How to train doctors who will care for the underserved

An analysis of the mission statements for every American medical school reveals a recipe for producing doctors who will provide primary care to communities in need.

Many students begin medical school idealistically, with a desire to become primary care doctors who care for patients from underserved populations. Some change their minds during medical school.

Chris Morley, PhD

Chris Morley, PhD

“We know from our own studies and those of others that idealism appears to trail off as medical students become more worried about debt, lifestyle and the prestige of their career path and specialty,” says Chris Morley, PhD, interim chair of public health and preventive medicine at Upstate, vice chair for research in family medicine, and lead author of the study about mission statements published last year in the journal Family Medicine.

For his research, Morley assembled a panel of about three dozen medical school leaders, administrators, professors, researchers and students who read and rated the public mission statement of each medical school in the U.S. Then the research team looked at the percent of graduates from each medical school who go on to specialize in primary care, in designated health professional shortage areas, or with medically underserved populations.  They found that schools that specify something about caring for the underserved in their reason for existence are the ones that produce the most doctors who go into primary care or practice in underserved communities.
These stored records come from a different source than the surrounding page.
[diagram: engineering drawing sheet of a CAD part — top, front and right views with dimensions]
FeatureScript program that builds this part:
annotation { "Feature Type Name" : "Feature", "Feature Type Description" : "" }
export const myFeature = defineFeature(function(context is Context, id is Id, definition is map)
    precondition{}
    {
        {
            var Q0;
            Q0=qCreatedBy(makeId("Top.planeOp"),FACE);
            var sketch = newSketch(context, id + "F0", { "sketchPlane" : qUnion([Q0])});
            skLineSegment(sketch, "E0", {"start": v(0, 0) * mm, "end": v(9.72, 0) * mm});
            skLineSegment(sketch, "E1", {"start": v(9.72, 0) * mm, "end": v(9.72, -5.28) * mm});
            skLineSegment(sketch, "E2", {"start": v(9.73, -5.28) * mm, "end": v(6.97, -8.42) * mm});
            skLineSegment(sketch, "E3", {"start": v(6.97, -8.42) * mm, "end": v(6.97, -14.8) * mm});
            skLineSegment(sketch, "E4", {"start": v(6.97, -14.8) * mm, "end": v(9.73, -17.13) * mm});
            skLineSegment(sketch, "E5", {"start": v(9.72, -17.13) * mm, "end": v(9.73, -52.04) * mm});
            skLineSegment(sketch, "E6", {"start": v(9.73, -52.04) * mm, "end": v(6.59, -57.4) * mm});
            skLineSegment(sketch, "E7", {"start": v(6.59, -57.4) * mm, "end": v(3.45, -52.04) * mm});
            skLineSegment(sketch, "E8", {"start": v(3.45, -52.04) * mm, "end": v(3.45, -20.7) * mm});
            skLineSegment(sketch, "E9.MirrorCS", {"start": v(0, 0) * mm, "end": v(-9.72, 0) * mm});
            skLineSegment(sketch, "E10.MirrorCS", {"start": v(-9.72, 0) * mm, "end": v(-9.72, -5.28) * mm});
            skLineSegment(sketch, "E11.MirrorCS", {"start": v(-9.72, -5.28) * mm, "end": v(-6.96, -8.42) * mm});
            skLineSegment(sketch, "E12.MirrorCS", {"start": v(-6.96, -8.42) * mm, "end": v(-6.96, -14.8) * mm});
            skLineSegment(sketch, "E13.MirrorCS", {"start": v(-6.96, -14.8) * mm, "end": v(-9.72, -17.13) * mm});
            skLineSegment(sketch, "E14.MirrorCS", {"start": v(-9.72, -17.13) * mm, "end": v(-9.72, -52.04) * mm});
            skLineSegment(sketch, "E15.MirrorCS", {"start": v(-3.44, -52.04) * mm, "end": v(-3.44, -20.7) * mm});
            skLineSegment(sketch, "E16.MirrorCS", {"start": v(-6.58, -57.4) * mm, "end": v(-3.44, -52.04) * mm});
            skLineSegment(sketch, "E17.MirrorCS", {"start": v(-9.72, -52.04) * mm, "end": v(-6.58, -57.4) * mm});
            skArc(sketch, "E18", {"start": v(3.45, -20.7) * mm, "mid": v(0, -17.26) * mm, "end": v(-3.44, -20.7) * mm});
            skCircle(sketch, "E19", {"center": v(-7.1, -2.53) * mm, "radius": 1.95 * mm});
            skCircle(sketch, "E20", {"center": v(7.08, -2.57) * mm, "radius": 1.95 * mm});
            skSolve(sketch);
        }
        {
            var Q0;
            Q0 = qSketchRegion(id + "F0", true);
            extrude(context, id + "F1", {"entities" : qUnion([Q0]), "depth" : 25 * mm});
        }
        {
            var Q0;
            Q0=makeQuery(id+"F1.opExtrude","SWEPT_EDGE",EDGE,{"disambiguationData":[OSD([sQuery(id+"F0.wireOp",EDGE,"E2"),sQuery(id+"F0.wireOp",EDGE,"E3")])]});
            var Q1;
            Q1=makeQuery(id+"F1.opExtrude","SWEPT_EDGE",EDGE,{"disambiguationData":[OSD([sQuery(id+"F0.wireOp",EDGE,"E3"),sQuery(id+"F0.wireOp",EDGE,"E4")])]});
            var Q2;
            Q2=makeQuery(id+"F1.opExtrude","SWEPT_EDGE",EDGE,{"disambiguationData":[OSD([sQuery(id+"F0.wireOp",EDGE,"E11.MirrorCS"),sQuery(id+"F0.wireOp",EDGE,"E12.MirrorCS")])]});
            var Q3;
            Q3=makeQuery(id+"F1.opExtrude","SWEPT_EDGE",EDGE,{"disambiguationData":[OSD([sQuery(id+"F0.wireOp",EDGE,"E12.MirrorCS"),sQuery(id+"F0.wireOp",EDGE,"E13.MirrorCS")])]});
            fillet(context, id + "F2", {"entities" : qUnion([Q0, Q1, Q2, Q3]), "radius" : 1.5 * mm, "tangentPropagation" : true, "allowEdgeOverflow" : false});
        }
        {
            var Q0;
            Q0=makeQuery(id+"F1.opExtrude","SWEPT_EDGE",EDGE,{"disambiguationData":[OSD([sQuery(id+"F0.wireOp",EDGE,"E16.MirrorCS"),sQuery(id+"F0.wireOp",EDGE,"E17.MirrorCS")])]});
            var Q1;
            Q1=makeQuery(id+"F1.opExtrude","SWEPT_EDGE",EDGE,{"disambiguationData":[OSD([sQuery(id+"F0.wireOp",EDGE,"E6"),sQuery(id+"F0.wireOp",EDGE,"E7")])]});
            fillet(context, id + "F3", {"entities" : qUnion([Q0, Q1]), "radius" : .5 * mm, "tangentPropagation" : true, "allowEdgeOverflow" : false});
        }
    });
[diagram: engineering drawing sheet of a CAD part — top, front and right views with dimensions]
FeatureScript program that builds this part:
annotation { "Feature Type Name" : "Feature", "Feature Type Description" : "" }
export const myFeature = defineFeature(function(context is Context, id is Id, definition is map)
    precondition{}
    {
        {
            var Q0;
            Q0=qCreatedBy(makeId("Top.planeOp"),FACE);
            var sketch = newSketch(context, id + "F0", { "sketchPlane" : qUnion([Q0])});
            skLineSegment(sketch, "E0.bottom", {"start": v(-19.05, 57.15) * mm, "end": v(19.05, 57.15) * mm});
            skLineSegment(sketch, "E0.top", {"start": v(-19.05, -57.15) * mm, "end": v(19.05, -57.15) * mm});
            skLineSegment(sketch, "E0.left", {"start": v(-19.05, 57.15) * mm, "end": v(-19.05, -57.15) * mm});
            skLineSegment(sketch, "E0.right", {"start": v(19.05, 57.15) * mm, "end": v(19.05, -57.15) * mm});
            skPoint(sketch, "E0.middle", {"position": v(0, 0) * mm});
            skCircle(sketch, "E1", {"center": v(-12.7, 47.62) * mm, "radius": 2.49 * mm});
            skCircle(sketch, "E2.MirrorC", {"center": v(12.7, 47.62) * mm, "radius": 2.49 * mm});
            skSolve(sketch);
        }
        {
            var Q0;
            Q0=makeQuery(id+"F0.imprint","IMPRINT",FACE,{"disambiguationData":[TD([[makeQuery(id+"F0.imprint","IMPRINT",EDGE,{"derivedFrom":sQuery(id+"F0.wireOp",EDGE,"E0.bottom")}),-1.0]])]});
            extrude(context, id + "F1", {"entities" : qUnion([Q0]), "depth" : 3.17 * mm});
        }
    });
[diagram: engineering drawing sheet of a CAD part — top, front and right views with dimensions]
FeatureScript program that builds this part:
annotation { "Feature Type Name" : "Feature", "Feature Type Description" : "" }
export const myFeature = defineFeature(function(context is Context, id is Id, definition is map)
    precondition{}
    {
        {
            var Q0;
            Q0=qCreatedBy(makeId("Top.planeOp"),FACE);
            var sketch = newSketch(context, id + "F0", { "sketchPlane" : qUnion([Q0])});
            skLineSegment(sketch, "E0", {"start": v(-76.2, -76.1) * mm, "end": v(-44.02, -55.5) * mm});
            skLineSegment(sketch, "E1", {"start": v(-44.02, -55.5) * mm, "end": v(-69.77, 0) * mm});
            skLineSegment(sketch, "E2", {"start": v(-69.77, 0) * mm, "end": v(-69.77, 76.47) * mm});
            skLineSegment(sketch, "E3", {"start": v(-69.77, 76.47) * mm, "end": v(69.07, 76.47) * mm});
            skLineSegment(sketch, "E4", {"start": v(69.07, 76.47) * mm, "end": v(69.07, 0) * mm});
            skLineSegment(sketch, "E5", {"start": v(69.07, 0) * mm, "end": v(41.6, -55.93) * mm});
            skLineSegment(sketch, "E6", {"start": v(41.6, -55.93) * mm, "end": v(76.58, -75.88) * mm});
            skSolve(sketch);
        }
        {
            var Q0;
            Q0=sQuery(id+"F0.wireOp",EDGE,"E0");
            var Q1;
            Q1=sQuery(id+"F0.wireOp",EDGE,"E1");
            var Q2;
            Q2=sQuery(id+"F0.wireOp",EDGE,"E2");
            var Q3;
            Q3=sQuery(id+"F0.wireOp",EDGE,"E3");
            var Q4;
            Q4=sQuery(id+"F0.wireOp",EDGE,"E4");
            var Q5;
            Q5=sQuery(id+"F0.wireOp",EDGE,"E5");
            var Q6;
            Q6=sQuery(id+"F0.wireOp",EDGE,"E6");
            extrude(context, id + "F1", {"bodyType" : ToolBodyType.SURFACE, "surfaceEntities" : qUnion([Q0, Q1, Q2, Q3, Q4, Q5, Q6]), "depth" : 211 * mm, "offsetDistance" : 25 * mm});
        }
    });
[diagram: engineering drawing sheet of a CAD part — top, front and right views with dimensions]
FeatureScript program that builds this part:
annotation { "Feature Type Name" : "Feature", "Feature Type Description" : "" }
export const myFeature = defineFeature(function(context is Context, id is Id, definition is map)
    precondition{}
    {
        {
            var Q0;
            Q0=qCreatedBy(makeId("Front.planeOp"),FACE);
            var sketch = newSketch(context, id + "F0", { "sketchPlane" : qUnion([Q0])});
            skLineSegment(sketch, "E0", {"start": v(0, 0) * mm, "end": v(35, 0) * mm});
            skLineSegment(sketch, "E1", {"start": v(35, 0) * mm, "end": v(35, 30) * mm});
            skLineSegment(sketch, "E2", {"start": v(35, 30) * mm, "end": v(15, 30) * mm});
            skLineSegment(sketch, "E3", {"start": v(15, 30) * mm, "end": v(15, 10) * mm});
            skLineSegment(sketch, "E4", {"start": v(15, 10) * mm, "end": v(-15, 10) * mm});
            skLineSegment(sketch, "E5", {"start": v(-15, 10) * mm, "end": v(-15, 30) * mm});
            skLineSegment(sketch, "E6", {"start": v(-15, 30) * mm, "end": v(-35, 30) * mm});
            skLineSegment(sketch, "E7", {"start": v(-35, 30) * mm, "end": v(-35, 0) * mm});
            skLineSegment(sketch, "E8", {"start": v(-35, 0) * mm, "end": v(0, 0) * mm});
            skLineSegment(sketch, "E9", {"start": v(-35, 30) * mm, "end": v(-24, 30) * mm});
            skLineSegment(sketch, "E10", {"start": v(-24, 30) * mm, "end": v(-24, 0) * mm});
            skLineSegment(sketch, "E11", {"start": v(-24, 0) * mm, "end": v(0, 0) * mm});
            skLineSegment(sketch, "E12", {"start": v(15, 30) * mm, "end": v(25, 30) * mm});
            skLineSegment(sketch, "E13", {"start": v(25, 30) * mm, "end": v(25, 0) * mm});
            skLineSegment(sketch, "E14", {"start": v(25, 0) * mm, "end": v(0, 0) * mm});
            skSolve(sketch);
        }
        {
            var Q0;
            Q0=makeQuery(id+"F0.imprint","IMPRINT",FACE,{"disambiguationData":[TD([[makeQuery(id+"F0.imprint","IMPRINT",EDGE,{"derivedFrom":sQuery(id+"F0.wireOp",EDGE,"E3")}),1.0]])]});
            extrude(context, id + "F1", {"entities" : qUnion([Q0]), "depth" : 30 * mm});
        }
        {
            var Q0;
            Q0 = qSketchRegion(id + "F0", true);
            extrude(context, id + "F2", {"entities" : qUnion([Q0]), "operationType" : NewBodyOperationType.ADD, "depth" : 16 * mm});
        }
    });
Morley says medical schools are not producing enough primary care doctors to replace those who are retiring, because so many new doctors – for a variety of reasons – choose  specialties other than family or internal medicine, obstetrics and pediatrics.

What can be done?

“Medical schools as institutions can be introspective and think about their culture and the messages they give to students,” Morley says.

At Upstate, in addition to being the public teaching hospital for 17 counties, a number of programs are designed to attract students who will be devoted to providing primary care in underserved areas. One focuses on rural medicine, and another combines a master’s of public health with a medical degree. Upstate offers distance learning for practitioners who care for underserved populations, and the regional branch campus in Binghamton focuses mostly on primary care. Upstate also offers training for physician assistants and nurse practitioners, health professions that have a strong focus on primary care.

What is primary care?

Primary care is comprehensive first contact and continuing medical care, as provided by physicians such as pediatricians, obstetricians and family and internal medicine specialists. Nurse practitioners and physician assistants may also provide primary care.

This article appears in the spring 2016 issue of Upstate Health magazine.